▶ REQUIRED ACTIONS:
1 - Reproduce the passage of the problem-solving seminar post starting at "Every Friday from" and ending at "you try it.".
2 - Condense the paragraph of the problem-solving seminar post that begins "Every Friday from 3-4" into a short bulleted list that keeps its main facts.

==== QUOTED PASSAGE ====

Every Friday from 3-4 the Grand Valley Math Department holds a "problem solving seminar." Really its just a small group of math students that gets together to work on tough problems from old copies of national and local math competitions. Sometime we go the whole hour without solving a thing. Most of the time we still end up talking about interesting math or at least trying several different intriguing yet ultimately unsuccessful attempts. Today i got one right which turned out to be from the Putnum which is usually one of the hardest test. I'll let you try it.
Proove (give a convincing argument) that given a sphere and five points on the surface of the sphere, four of those points must lie on the same closed hemisphere. That is, we can always find a hemisphere of the sphere that contains at least 4 of the 5 points.Posted by Matthew at February 16, 2007 10:55 PM
Hi, may you give me the answer of this question. I found this very interesting, but I am not able to find the answer.

==== GIVEN INFORMATION ====

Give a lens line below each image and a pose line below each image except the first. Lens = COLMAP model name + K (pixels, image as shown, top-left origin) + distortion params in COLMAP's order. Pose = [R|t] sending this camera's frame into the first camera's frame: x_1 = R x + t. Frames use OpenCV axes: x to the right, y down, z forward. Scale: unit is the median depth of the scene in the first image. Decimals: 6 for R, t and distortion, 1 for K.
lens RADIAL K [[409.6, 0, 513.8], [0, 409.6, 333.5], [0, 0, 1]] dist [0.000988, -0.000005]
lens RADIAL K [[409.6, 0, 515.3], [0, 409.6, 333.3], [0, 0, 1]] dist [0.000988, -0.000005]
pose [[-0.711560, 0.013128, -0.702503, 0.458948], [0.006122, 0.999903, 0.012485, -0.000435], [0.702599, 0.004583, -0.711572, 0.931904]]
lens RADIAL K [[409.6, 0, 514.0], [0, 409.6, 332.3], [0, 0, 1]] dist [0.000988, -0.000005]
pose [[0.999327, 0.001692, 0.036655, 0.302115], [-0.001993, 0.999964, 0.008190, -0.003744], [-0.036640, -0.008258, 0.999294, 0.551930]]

====
==== GIVEN INFORMATION ====

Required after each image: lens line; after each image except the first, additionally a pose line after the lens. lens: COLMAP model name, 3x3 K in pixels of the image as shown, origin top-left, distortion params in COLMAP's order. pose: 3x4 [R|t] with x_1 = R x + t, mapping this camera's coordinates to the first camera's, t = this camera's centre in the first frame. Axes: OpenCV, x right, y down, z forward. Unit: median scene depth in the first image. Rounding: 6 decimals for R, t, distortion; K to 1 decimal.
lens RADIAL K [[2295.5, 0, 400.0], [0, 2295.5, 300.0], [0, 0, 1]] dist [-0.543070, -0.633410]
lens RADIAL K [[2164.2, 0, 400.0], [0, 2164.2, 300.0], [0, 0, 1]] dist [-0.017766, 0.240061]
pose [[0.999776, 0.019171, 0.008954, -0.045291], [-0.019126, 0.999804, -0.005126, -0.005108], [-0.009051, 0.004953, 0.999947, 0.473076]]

====

▶ SOLUTIONS TO THE EXERCISE:
1 -
Every Friday from 3-4 the Grand Valley Math Department holds a "problem solving seminar." Really its just a small group of math students that gets together to work on tough problems from old copies of national and local math competitions. Sometime we go the whole hour without solving a thing. Most of the time we still end up talking about interesting math or at least trying several different intriguing yet ultimately unsuccessful attempts. Today i got one right which turned out to be from the Putnum which is usually one of the hardest test. I'll let you try it.

2 -
- The Grand Valley Math Department holds a "problem solving seminar" every Friday from 3 to 4.
- A small group of math students works on tough problems from old national and local math competitions.
- Sometimes the whole hour passes without a solution. Usually the group still discusses interesting math or tries several intriguing but unsuccessful approaches.
- Today the writer solved one, which came from the Putnum, usually one of the hardest tests, and invites readers to try it.